Pictures paired with source code
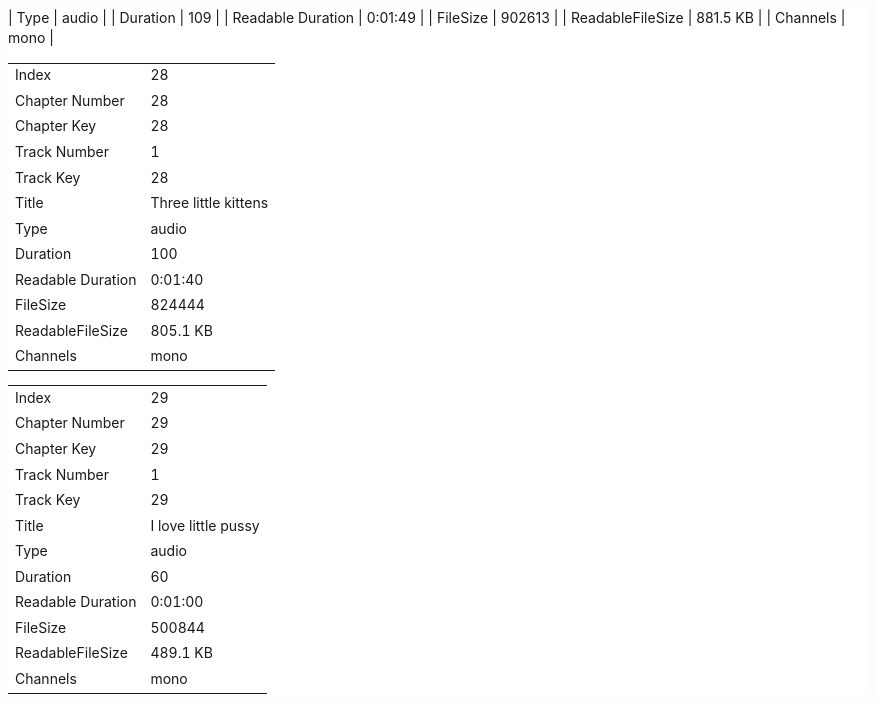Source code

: | Type | audio |
| Duration | 109 |
| Readable Duration | 0:01:49 |
| FileSize | 902613 |
| ReadableFileSize | 881.5 KB |
| Channels | mono |

|  |  |
| - | - |
| Index | 28 |
| Chapter Number | 28 |
| Chapter Key | 28 |
| Track Number | 1 |
| Track Key | 28 |
| Title | Three little kittens |
| Type | audio |
| Duration | 100 |
| Readable Duration | 0:01:40 |
| FileSize | 824444 |
| ReadableFileSize | 805.1 KB |
| Channels | mono |

|  |  |
| - | - |
| Index | 29 |
| Chapter Number | 29 |
| Chapter Key | 29 |
| Track Number | 1 |
| Track Key | 29 |
| Title | I love little pussy |
| Type | audio |
| Duration | 60 |
| Readable Duration | 0:01:00 |
| FileSize | 500844 |
| ReadableFileSize | 489.1 KB |
| Channels | mono |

- [Instruction] Could you restate every record above word for word, leaving the pictures out?

- [Finished task]
Source code

: | Type | audio |
| Duration | 109 |
| Readable Duration | 0:01:49 |
| FileSize | 902613 |
| ReadableFileSize | 881.5 KB |
| Channels | mono |

|  |  |
| - | - |
| Index | 28 |
| Chapter Number | 28 |
| Chapter Key | 28 |
| Track Number | 1 |
| Track Key | 28 |
| Title | Three little kittens |
| Type | audio |
| Duration | 100 |
| Readable Duration | 0:01:40 |
| FileSize | 824444 |
| ReadableFileSize | 805.1 KB |
| Channels | mono |

|  |  |
| - | - |
| Index | 29 |
| Chapter Number | 29 |
| Chapter Key | 29 |
| Track Number | 1 |
| Track Key | 29 |
| Title | I love little pussy |
| Type | audio |
| Duration | 60 |
| Readable Duration | 0:01:00 |
| FileSize | 500844 |
| ReadableFileSize | 489.1 KB |
| Channels | mono |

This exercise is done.